Young girl washing clothes at a UN school. Photo: Mohammed Ali

"When we want to clean ourselves, we can only clean on our hands; I have not had a shower for more than a week. When we want to go the bathroom, we have to queue for a long time to do so.

"The Israeli army distributed leaflets asking us to evacuate our homes. So my entire family went out wearing white T-shirts to show them that we are civilians... we then walked all the way to Gaza city and stayed here.

"Now we are homeless, we have no place to live, and I don't know why this is happening to us, we want to live in peace and safety like other people in the world do.

"I want the world to look at the conditions we are living in, and them to think deeply about our future."

Hard to sleep at night
This is young boy is five years old, he is unwell. He has just returned from the medical clinic inside the UN school where he is now staying. He is carrying his own medicine.

Young boy staying at a UN school. Photo: Mohammed Ali

He feels so scared that he does not leave his mother's side.

"I feel scared and in the night I cover my face with the blanket so I don't see and hear what happens outside."

Medical sources say that more than 200 children have been killed and hundreds of others injured as a result of the Israeli military shelling and air strikes.

Over 50 per cent of the Gazan population is made up of children. Many of them are now suffering from psychological problems as a result of living in a state of fear. Some of them have even been witness to other children being killed.

Many children will be in need of long and extensive rehabilitation programmes.

In search of supplies
In Beach camp, Gaza city, families are carefully going out in the three-hour lull in fighting to find some food and cardboard to burn so that they can cook.

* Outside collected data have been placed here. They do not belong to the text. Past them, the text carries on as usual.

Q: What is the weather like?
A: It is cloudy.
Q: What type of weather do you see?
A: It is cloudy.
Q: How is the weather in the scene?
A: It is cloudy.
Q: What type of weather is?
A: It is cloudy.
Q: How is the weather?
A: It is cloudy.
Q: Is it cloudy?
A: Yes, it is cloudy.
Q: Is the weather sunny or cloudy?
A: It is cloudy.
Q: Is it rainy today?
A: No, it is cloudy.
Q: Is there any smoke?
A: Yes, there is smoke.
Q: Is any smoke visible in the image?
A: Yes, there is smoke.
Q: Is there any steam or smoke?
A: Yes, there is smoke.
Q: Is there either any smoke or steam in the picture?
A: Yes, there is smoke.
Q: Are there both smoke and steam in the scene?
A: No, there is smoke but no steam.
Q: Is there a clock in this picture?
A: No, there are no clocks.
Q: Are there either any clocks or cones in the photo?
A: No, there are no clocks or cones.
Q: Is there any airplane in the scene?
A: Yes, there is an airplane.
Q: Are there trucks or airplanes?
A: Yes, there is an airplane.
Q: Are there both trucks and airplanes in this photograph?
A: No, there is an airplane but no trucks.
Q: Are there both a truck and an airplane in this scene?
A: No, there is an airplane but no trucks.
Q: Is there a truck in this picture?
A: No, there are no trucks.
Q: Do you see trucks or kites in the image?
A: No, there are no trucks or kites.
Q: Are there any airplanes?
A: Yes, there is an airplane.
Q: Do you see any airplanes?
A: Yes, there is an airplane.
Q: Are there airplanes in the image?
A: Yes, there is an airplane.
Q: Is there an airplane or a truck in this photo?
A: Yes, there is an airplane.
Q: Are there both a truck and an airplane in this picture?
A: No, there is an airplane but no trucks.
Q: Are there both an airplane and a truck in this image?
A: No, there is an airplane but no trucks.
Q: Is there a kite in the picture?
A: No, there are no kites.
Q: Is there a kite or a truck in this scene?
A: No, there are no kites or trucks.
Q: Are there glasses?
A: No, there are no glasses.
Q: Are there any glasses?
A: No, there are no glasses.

Women looking for supplies during the daily three hour ceasefire. Photo: Mohammed Ali

It is increasingly difficult to find food and the food that is available is very expensive.

Water cuts
According to the Coastal Municipality Water Utility more than 65 per cent of the Gazan population only have access to water for two hours, once a week.

Power blackouts and the lack of fuel to pump water has made the lives of more than a million people extremely difficult.

Raeed Abedallah, 31 years old, is a volunteer with one of the local charity organisations in Gaza city.

A water distribution. Photo: Mohammed Ali

"Every day we distribute more than seven thousand litres of drinking water.

"Many people have no water inside their homes to drink or to clean with," says Raeed.